IMPORTANT NOTE: Police have families too. They want to be able to go home at the end of the shift. Police are the people who run into danger while the rest of us are running away from danger. They experience the natural body reactions of danger — elevated adrenaline, elevated heart rate, elevated stress, narrowed vision that impact their perspective of what is happening. Hands going to the waist may/can/will be interpreted as reaching for a gun. Police do not like to be shot at or threatened with bodily harm by crazy people with guns, knives or baseball bats. They are trained to shoot at the center of the body until every bullet is used for a reason.  That’s how to stop the bad guy. It’s not pretty.   If what you do is interpreted as threatening, they are trained to respond with force.

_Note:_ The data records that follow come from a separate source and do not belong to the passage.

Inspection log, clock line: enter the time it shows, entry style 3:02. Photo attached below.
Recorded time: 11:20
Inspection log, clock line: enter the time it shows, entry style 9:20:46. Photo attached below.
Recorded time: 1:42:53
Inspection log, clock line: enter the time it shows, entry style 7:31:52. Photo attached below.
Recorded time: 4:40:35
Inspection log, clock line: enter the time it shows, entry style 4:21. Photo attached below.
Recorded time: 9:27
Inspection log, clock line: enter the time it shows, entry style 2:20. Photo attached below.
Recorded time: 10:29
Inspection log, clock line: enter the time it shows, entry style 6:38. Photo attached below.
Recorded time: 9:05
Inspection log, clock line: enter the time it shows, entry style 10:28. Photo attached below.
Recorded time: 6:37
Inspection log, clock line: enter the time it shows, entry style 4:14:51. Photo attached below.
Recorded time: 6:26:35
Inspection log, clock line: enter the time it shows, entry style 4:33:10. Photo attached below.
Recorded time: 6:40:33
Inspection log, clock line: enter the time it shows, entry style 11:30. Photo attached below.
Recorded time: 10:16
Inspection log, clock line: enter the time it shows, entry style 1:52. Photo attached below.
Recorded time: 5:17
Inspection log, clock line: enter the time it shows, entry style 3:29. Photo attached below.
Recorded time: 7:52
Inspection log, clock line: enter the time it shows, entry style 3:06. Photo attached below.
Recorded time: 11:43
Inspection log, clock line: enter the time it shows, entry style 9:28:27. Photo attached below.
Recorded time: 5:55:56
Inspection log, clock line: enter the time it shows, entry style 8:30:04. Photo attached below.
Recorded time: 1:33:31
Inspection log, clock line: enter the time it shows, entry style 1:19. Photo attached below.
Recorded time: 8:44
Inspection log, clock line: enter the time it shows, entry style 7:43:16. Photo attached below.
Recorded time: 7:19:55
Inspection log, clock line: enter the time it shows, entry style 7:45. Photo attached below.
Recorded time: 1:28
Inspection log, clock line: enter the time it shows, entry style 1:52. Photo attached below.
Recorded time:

If you do not understand this, go thru a police training modular where you have to make split second decisions and see how many times you are shot because you didn’t follow the protocol and instead yelled a warning or tried to shoot a gun out of someone’s hand and other police show myths. (In our community (an Atlanta suburb), the police department have given citizens this opportunity. First hand experience tends to changes attitudes.)





2 thoughts on “Active Shooter Situation — What Should Teachers Do?

  1. Janet McCoy Post author

    Thanks for the information. What does the Bearacade system do?
    Hope you found the rest of the information useful. Our community is having regular police education sessions and I found it helpful. Some of them are very specific for schools.
    Thanks again for your comment.

  2. Denise Williams

    Our school just acquired devices called Bearacade systems. They are now hanging close to every classroom and office door. I hope we don’t have to use them in an emergency, but they make sense to me. We don’t have door closures on most of our doors.